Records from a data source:
________________________

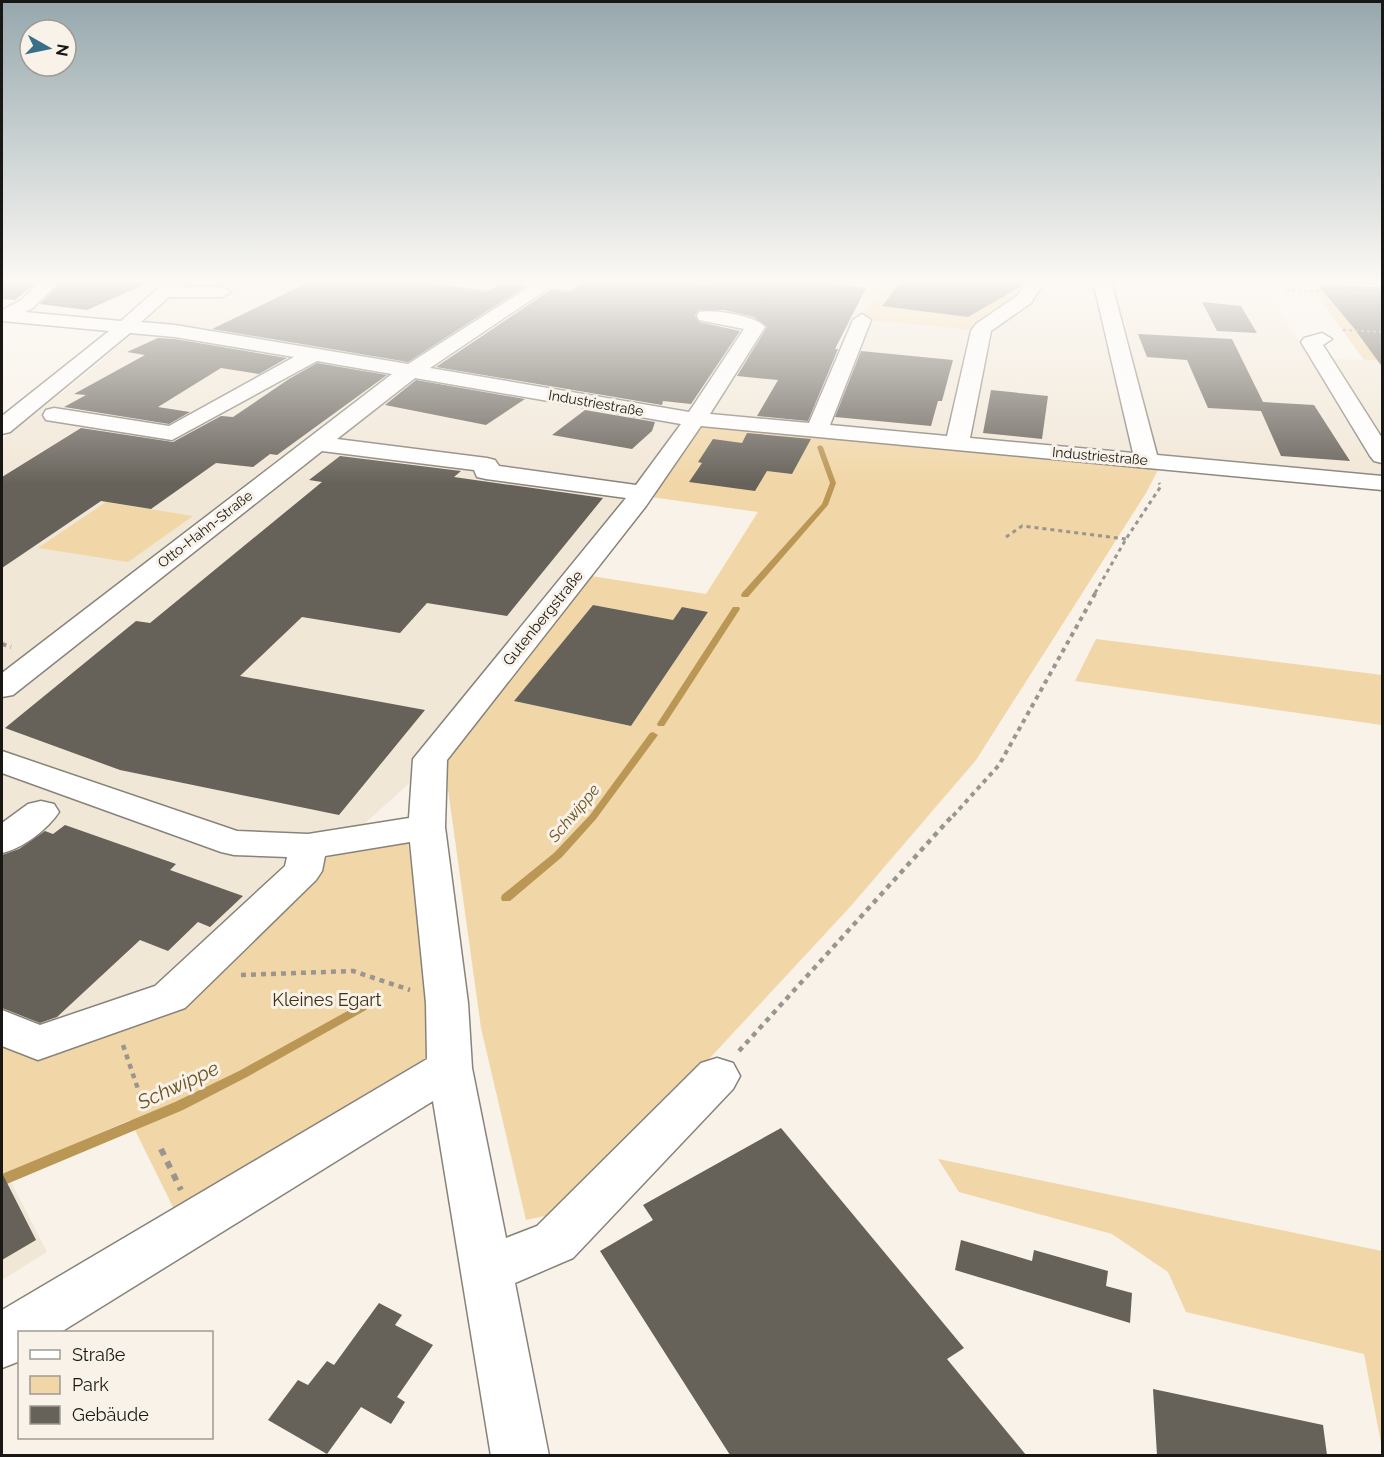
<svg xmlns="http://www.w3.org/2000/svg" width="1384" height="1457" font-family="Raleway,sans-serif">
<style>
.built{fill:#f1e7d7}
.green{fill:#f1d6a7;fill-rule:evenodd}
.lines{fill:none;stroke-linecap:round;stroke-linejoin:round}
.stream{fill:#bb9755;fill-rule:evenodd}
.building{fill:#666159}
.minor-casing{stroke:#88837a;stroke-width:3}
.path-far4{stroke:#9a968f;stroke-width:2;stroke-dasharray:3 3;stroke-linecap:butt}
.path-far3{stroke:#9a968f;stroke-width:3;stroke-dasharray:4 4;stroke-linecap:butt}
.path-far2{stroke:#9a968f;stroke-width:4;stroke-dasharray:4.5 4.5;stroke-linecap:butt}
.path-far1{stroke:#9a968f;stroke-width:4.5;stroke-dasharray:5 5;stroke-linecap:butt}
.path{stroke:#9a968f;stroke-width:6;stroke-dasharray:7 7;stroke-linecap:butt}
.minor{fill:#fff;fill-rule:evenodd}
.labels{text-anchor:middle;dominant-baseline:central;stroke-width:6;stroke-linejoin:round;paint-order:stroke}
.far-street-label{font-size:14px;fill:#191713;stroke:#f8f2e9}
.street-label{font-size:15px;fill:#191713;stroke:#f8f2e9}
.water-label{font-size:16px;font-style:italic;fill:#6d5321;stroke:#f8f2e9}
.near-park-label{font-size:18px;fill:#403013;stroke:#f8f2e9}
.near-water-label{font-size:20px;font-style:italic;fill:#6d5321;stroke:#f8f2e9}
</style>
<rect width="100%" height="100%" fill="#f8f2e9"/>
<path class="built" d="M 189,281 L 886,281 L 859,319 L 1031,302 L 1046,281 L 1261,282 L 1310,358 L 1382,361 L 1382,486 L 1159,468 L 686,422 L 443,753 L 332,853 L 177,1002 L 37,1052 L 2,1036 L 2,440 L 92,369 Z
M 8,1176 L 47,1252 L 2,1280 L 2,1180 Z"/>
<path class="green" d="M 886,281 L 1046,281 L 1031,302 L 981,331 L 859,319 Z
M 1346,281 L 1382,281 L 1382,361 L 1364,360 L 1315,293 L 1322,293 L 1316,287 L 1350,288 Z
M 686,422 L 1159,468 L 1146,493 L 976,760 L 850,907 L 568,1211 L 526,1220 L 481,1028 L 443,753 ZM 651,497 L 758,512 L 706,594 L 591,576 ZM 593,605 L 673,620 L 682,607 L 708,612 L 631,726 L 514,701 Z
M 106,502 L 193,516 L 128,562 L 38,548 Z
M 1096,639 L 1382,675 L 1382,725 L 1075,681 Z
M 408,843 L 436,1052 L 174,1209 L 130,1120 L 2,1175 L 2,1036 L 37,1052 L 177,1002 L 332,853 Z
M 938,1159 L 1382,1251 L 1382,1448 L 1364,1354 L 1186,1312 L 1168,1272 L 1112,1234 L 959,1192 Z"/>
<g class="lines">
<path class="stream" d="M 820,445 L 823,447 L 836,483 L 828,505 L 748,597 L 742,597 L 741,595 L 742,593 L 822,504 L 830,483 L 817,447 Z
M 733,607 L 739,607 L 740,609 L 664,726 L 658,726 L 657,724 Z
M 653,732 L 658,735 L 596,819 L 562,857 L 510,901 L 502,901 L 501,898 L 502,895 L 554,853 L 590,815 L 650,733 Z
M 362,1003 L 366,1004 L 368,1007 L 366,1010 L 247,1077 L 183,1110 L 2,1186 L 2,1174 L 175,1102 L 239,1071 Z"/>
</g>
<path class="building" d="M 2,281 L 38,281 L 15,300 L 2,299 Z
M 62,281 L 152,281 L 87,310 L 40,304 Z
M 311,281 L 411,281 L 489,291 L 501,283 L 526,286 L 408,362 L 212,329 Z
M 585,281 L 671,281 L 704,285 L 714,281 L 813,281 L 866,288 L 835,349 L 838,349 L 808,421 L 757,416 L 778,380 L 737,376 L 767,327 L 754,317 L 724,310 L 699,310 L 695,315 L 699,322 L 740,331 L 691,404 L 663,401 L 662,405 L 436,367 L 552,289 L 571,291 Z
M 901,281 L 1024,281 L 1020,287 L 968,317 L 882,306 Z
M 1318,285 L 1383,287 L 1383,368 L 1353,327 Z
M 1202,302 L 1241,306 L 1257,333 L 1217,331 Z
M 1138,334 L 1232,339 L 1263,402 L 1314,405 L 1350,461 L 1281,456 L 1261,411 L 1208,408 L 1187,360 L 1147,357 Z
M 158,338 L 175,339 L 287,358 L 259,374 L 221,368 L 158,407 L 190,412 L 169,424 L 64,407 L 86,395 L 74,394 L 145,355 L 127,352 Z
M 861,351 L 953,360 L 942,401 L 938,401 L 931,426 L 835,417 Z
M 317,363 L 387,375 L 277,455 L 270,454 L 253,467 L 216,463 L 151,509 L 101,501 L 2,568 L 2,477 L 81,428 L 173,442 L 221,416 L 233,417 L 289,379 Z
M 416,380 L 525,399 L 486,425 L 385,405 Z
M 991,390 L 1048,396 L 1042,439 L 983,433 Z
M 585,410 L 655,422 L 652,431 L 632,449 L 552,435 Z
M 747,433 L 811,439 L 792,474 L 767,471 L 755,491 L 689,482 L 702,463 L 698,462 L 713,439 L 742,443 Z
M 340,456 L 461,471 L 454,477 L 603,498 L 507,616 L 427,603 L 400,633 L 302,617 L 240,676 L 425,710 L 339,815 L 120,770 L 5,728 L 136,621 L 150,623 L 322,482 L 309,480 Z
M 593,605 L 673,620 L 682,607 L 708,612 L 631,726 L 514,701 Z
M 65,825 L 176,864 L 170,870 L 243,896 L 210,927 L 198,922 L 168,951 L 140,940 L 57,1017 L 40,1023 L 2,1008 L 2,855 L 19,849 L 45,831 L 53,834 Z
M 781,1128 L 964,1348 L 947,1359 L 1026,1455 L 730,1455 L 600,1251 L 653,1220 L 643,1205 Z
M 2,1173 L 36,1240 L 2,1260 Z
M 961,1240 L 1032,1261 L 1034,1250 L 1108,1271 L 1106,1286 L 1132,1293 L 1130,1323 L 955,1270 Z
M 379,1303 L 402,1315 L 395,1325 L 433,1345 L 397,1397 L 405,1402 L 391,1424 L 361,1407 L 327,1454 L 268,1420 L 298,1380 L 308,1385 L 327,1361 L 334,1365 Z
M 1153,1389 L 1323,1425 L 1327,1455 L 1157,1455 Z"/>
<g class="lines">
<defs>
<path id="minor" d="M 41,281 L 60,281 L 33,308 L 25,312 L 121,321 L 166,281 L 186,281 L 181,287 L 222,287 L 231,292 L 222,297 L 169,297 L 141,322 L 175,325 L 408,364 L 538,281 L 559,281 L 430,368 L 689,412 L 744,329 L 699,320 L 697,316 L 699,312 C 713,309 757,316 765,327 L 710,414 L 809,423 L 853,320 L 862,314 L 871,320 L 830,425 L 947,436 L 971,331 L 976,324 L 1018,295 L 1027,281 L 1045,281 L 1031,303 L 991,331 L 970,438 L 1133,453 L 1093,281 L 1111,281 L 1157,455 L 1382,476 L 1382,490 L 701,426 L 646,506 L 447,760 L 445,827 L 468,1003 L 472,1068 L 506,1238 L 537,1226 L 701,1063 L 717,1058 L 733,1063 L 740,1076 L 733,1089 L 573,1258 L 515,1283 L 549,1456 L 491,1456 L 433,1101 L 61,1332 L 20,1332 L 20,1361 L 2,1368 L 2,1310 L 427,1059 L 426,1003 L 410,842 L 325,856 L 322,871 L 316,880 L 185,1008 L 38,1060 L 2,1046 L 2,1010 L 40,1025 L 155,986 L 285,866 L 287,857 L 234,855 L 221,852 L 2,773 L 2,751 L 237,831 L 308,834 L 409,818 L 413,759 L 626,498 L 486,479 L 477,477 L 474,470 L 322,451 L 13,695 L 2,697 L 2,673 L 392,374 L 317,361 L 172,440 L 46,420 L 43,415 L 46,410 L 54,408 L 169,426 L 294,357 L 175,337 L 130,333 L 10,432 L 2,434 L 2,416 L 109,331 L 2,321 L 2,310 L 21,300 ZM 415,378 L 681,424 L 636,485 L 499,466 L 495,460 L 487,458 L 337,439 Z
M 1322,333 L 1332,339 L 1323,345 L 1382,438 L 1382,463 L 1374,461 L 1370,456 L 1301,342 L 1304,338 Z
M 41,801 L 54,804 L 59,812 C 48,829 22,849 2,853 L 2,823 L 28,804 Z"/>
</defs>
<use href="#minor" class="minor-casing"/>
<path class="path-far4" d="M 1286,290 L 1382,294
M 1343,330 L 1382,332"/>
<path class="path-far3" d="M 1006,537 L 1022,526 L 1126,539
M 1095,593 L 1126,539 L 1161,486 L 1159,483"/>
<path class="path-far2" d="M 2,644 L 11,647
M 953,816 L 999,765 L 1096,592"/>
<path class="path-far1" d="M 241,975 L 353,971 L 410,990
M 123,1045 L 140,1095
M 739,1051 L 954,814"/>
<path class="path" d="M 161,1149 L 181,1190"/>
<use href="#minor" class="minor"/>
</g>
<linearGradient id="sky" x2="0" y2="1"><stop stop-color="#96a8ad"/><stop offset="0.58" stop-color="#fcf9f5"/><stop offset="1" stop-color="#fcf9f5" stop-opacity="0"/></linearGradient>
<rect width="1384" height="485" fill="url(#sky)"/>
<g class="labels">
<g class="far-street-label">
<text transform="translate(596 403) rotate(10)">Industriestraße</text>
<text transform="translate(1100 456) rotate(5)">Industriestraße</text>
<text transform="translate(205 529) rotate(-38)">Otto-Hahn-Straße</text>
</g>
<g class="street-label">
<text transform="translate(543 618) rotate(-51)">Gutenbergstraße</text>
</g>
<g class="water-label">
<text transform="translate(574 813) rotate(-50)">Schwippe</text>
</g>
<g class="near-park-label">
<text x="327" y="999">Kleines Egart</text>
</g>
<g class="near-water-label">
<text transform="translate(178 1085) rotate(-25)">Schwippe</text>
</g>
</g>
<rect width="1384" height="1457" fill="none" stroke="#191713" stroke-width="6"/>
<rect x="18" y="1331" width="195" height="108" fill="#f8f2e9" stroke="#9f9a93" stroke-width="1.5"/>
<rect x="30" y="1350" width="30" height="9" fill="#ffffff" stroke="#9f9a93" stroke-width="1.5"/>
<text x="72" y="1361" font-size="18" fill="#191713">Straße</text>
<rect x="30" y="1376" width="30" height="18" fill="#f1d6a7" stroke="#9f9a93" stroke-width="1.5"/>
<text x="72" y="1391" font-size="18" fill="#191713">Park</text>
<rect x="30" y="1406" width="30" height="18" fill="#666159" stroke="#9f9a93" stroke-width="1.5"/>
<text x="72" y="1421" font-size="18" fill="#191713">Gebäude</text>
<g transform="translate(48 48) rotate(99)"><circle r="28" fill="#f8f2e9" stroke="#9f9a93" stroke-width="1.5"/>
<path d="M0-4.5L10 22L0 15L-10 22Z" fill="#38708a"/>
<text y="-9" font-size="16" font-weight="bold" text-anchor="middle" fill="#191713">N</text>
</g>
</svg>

________________________

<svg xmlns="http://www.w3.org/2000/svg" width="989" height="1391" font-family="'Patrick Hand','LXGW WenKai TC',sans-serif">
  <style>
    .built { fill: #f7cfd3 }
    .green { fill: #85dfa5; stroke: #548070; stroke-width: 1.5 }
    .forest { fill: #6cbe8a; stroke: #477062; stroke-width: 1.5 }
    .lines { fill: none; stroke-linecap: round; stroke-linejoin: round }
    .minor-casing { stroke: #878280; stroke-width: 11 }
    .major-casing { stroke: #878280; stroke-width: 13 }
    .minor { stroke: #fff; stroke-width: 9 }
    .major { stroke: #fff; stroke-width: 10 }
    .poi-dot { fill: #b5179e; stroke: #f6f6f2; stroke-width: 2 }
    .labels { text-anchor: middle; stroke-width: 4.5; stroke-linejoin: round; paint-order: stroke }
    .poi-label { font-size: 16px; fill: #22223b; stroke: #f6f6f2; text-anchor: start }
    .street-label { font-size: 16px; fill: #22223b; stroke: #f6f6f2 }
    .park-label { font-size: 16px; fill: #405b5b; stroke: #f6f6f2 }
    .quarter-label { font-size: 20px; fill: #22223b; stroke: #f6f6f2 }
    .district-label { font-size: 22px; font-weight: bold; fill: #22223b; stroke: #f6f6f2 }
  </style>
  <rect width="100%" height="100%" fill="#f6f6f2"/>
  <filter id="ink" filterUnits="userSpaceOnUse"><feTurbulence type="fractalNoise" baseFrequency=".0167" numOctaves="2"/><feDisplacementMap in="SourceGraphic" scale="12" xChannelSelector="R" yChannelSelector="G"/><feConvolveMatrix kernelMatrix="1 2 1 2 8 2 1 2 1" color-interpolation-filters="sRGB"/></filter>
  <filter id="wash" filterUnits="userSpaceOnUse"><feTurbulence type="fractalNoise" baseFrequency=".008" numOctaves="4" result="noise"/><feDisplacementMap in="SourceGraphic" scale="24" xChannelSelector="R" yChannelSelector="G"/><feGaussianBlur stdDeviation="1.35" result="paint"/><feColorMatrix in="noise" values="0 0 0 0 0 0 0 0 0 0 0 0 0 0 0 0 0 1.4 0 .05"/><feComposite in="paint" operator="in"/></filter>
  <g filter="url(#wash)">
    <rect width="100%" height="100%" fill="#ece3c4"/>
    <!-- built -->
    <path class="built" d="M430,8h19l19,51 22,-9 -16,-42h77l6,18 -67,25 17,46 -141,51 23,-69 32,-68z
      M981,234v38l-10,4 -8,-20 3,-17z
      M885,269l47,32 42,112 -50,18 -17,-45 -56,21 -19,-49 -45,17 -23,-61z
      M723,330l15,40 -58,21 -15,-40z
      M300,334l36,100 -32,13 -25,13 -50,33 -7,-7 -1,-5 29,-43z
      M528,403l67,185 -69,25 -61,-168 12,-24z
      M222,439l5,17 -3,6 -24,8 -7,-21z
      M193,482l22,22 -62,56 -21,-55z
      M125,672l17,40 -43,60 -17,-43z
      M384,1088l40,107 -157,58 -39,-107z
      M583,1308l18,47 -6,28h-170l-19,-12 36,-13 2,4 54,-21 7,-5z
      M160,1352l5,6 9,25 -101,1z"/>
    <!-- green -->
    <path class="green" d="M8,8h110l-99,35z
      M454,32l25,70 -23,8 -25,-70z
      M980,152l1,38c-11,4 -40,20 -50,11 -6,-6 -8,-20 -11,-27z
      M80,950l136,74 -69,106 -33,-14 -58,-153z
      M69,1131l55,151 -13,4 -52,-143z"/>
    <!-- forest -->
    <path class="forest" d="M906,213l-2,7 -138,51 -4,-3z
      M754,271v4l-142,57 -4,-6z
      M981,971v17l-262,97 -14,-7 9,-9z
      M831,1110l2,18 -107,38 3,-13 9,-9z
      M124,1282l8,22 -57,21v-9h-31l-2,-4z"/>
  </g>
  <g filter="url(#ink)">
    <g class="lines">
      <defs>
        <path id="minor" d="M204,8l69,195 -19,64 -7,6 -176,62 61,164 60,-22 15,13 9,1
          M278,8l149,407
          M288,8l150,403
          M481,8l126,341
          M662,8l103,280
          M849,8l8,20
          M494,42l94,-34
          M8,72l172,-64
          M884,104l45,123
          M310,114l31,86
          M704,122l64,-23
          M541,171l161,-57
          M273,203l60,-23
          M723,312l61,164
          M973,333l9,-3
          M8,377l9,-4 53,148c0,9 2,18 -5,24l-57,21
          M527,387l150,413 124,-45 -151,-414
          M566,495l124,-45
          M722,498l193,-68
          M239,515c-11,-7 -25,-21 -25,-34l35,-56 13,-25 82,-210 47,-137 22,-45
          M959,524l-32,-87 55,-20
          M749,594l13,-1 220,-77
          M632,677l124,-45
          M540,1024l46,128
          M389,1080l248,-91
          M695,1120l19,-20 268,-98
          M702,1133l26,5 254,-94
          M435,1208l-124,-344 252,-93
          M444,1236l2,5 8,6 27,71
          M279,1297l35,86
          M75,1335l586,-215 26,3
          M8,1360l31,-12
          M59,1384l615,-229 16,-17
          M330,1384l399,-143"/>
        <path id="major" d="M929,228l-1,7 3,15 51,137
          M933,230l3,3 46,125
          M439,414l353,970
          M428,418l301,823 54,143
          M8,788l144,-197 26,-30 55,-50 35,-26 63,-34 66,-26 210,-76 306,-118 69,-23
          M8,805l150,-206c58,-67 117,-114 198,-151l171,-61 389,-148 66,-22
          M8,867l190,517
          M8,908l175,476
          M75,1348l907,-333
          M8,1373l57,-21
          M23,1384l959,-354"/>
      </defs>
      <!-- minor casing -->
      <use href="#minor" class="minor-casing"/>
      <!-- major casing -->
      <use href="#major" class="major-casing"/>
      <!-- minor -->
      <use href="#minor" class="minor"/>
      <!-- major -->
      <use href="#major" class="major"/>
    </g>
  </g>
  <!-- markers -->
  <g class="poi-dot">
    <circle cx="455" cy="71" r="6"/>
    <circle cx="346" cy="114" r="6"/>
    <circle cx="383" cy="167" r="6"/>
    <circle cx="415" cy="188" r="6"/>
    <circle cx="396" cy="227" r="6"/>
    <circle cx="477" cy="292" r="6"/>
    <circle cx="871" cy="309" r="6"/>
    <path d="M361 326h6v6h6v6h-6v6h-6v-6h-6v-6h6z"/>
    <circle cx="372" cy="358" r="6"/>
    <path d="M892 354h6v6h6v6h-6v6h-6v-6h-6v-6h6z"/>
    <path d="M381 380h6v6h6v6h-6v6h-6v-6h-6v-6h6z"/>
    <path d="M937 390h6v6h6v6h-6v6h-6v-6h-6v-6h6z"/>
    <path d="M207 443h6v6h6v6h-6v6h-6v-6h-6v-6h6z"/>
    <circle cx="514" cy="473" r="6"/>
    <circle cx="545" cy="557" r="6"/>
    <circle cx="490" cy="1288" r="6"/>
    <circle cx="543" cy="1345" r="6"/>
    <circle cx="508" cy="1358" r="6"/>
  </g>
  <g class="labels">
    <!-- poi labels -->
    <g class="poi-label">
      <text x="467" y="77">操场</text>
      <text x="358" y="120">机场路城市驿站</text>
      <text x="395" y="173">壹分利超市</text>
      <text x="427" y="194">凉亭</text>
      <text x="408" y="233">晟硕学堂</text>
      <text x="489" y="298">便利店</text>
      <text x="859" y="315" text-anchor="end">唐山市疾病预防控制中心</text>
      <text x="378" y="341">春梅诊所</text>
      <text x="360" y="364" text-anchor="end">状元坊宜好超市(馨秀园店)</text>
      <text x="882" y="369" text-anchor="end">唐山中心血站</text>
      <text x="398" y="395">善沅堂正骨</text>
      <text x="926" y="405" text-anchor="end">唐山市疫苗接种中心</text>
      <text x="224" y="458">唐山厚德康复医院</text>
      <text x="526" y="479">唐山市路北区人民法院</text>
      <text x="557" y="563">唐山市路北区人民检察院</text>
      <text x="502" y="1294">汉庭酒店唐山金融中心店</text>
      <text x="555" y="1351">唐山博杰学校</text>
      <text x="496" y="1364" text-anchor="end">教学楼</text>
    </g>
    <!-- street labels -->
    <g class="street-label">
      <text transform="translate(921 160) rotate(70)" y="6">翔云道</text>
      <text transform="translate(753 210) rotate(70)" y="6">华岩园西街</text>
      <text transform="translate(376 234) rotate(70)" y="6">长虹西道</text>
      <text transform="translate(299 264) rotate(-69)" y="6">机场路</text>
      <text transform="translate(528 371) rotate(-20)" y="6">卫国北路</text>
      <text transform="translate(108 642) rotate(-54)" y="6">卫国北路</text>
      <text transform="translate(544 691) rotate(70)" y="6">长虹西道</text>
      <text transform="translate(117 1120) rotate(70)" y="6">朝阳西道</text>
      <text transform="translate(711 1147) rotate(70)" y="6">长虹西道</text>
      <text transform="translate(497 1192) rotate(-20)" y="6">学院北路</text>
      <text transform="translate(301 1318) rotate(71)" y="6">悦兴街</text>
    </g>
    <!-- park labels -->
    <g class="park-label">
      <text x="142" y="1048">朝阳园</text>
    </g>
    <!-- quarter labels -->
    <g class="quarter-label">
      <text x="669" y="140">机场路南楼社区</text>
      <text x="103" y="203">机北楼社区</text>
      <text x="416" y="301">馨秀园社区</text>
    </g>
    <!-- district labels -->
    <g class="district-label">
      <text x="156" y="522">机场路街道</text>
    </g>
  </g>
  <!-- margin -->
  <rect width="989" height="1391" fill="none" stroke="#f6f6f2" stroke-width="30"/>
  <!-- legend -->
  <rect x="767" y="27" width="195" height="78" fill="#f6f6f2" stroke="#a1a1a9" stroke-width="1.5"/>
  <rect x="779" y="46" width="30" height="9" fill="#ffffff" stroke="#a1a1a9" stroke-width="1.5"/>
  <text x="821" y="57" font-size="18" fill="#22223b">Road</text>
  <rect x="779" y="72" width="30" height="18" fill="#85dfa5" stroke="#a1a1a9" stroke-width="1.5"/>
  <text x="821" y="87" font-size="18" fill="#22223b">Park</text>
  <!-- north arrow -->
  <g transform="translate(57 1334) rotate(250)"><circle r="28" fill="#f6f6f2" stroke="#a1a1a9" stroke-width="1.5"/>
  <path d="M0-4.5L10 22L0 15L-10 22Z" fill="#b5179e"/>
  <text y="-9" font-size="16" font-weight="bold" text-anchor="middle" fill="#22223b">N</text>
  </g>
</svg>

________________________

Work instructions: Reproduce each line of the records in which the string "scale" appears.

Solution to this problem:
  <filter id="ink" filterUnits="userSpaceOnUse"><feTurbulence type="fractalNoise" baseFrequency=".0167" numOctaves="2"/><feDisplacementMap in="SourceGraphic" scale="12" xChannelSelector="R" yChannelSelector="G"/><feConvolveMatrix kernelMatrix="1 2 1 2 8 2 1 2 1" color-interpolation-filters="sRGB"/></filter>
  <filter id="wash" filterUnits="userSpaceOnUse"><feTurbulence type="fractalNoise" baseFrequency=".008" numOctaves="4" result="noise"/><feDisplacementMap in="SourceGraphic" scale="24" xChannelSelector="R" yChannelSelector="G"/><feGaussianBlur stdDeviation="1.35" result="paint"/><feColorMatrix in="noise" values="0 0 0 0 0 0 0 0 0 0 0 0 0 0 0 0 0 1.4 0 .05"/><feComposite in="paint" operator="in"/></filter>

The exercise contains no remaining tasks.